My colleague told me she found power in being blonde. "It's youthful and sunny, but as a blonde you also get the chance to defy expectations of those (particularly men) who stupidly think you're going to be less smart or serious than a brunette. It can be extremely effective in dealing with men.
"I can also admit that I'm chasing my youth. I'm approaching 40 and dying my ash, but greying hair blonder--brighter is better--makes me feel like I'm still in the game.
"The two years that I couldn't get dyed because of pregnancies were some of the darkest in my life. I felt drab and sad and old and unattractive. My doctor can talk about hormones all she wants, but I swear it was my hair.”
Stylist Mirjam Bayoumi, a brunette and a Swede, has been coloring Swedish expats' hair in New York since 2008. “Most natural blondes are born pretty blonde, but after you hit puberty it starts to get a little darker," she said. "Then you kind of want to achieve what you saw as a child, so you start doing the highlights, and then you recognize yourself."
Princess Madeleine of Sweden gets her hair colored by Bayoumi whenever she visits New York.

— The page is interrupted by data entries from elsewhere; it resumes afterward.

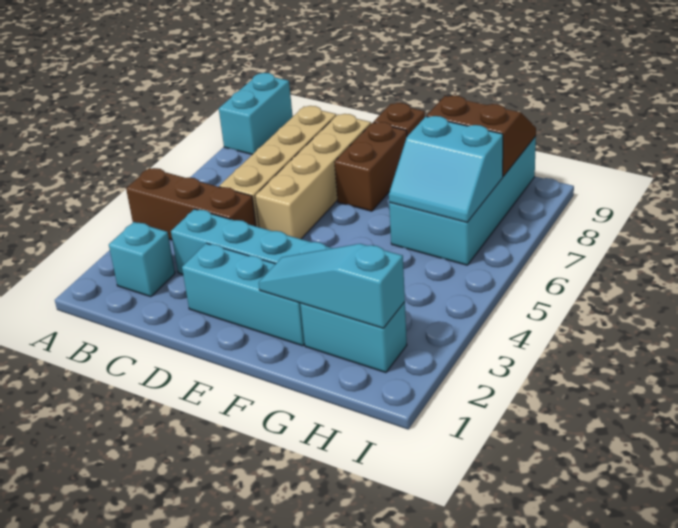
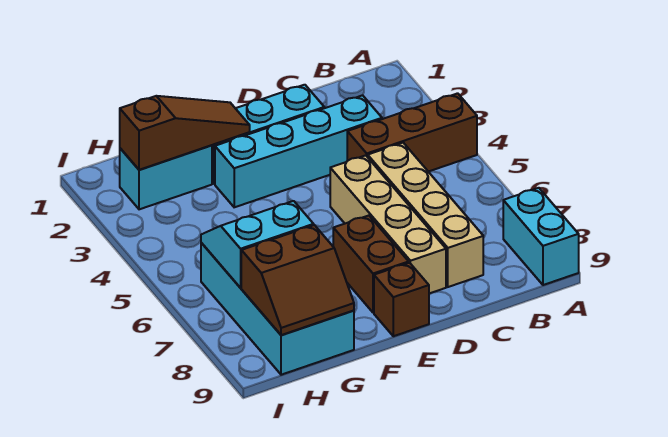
cyan 1x1 brick [109,222,175,297] -> none
cyan 1x3 slope [259,244,405,328] -> brown 1x3 slope [120,96,250,170]

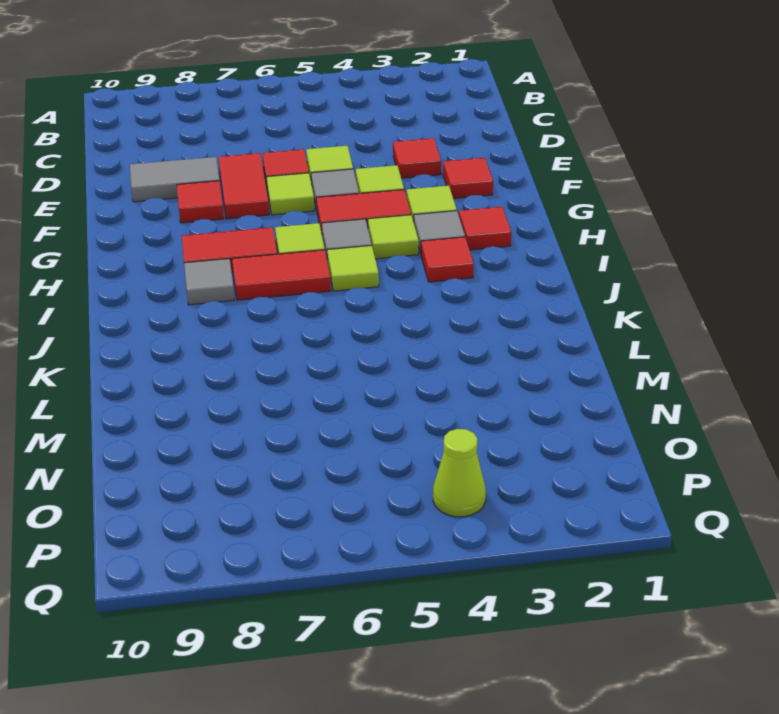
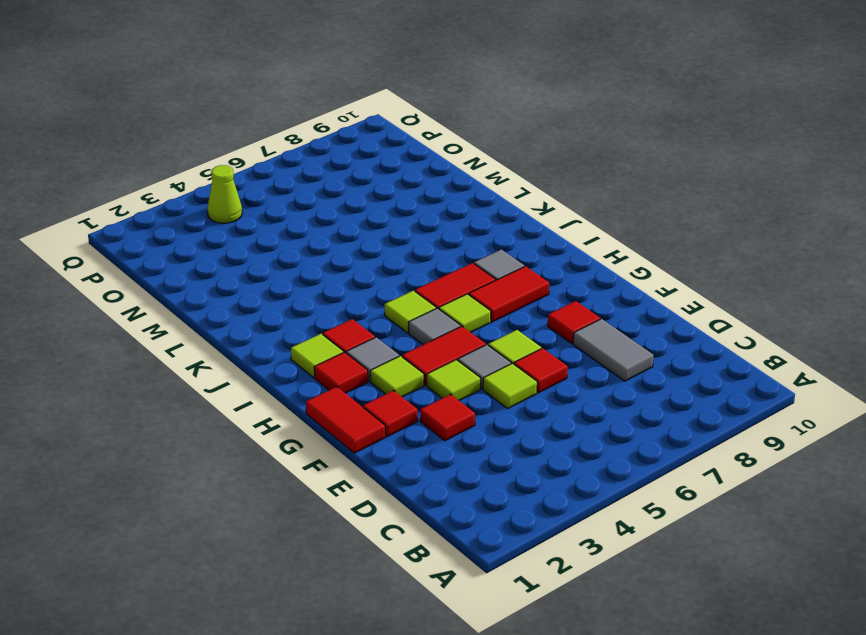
red 1x2 tile [219,153,269,219] -> red 1x2 tile moved to [306,387,385,453]
grey 1x2 tile [130,157,219,202] -> grey 1x2 tile turned to [573,319,653,381]
lime 1x1 tile [368,215,419,259] -> lime 1x1 tile moved to [291,334,344,377]

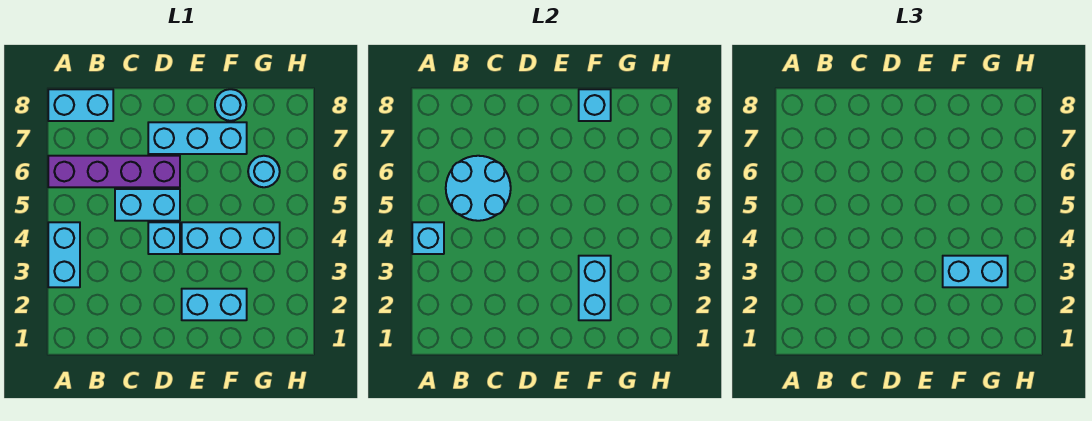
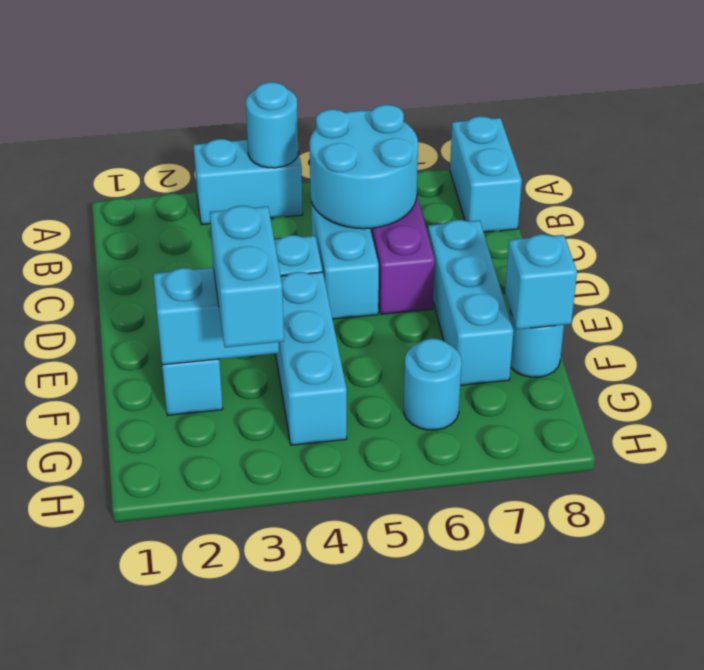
cyan 1x1 brick [412,222,444,254] -> cyan 1x1 round brick [246,82,298,168]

The stylist says her Swedish clients want to be blonder in New York than in Sweden, "because they want to stand out even more. They notice they get more attention here from men."
Despite these endorsements of blondness and the allure of a Swedish hairstylist turning my drab brown mop into a flaxen halo, I’m not quite ready to commit to a dramatically new ’do. I’m at peace with my drab brown mop for now, though it may not take much more to push me over the edge.